Jey memanfaatkan itu dengan cepat keluar dari rumah dan membawa motor milik Guan membelah kota yang kini ramai. Ia terus melajukan motor itu dengan perasaan lega. Motor vespa berwarna hijau tosca itu berhenti di rumah sakit tempat Elma di rawat. Dengan tergesa-gesa ia menanyakan pada suster yang menjaga tempat administrasi.

Setelah mendapat nomor kamar Elma, pria itu berlari. Tanpa perduli menabrak beberapa pejalan lain. Ia berhenti di sebuah kamar yang kini terlihat sepi. Jey mengintip dari balik pintu, terlihat Elma tengah berbaring. Dengan selang infus yang menancap di lengannya.

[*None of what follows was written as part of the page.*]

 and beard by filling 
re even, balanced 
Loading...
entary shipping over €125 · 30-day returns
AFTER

Melangkahlah Jey dengan pelan, hingga kakinya berada di depan ranjang Elma, berhadapan dengan tubuh Elma yang terbaring lemah itu. Mata gadis itu terbuka lebar melihat sosok yang ia nanti berdiri di hadapannya. Elma hendak duduk, namun tangan Jey menahan pundaknya. Ia menyuruh Elma agar kembali berbaring. Mereka saling menatap, meluapkan rasa rindu.

“Gue baru bisa nengok lo, maaf.”

“Aku paham. Mungkin ayah kamu udah jaga ketat pergerakan kamu. Ayah yang bilangkan kalau kita—em… ada hubungan.” Jey dengan cepat membungkam bibir Elma dengan telunjuknya, ia tidak ingin membahas masalah itu di saat genting seperti ini.

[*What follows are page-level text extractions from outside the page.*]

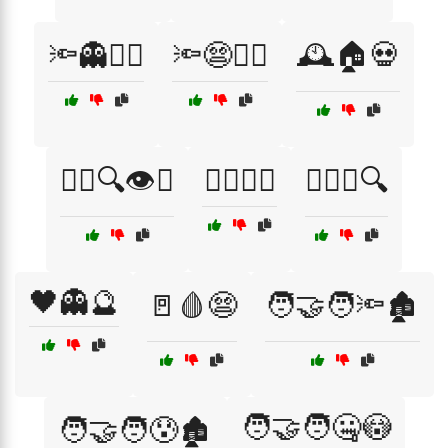
🔦👻🏃‍♂️
🔦😨🏃‍♀️
🕰️🏠💀
🕵️‍♂️🔍👁️👤
🕵️‍♂️🔑🌙
🕵️‍♂️😱🔍
🖤👻🔮
🚪🩸😨
🧑‍🤝‍🧑🔦🏚️
🧑‍🤝‍🧑🤐😳
🧑‍🤝‍🧑😰🏚️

Jari jemari Jey bergerak perlahan menangkup wajah Elma yang merona. Elma ikut memegang lengan berurat milik Jey. Lalu menangis saat Jey dengan sangat lembut membawa kepala Elma ke dalam pelukannya.

“Kita bisa jalanin ini semua, lo harus kuat, El. Gue yakin lo bisa.”

Lalu  Jey melepas pelukannya, membaringkan Elma. Namun Elma bangun, tersenyum bahagia setelah sekian lama waktu menggerus senyumnya.

“Aku mau cerita tentang ibu. Kamu mau dengar?” tawar Elma.

Jey terkejut. Elma mau bercerita? Pikirnya. Takjub. Setelah sekian lama gadis itu hidup dengan kata-kata yang dapat dihitung, kini ia berbicara panjang lebar.

Mengisahkan satu kejadian yang menjadi awal semuanya.

Kebiasaannya. Dan rasa tidak percaya pada diri sendiri.

“Ibuku sudah pergi hampir satu tahun yang lalu. Saat itu, keluargaku adalah keluarga yang bahagia, saat itu kehadiranku bukanlah kebahagiaan bagi ibunya dari ayahku. Dia tidak menginginkan cucu perempuan. Dia membenciku. Dia menyuruh ayahku untuk merahasiakan kelahiranku.”

Jey melipat tangannya di atas kasur Elma. Mendengarkan cerita Elma dengan saksama.

“Dia dengan lantang menyebutku sebagai cucu yang tidak di harapkan. Setiap dia mengucapkan itu, hatiku sakit. Apa kesalahan seorang gadis jika ia lahir? Bukankah Tuhan yang mengatur semuanya? Bukan dokter!” Elma menggenggam kuat jemari Jey saat pria itu menyalurkan jemarinya untuk menenangkan Elma.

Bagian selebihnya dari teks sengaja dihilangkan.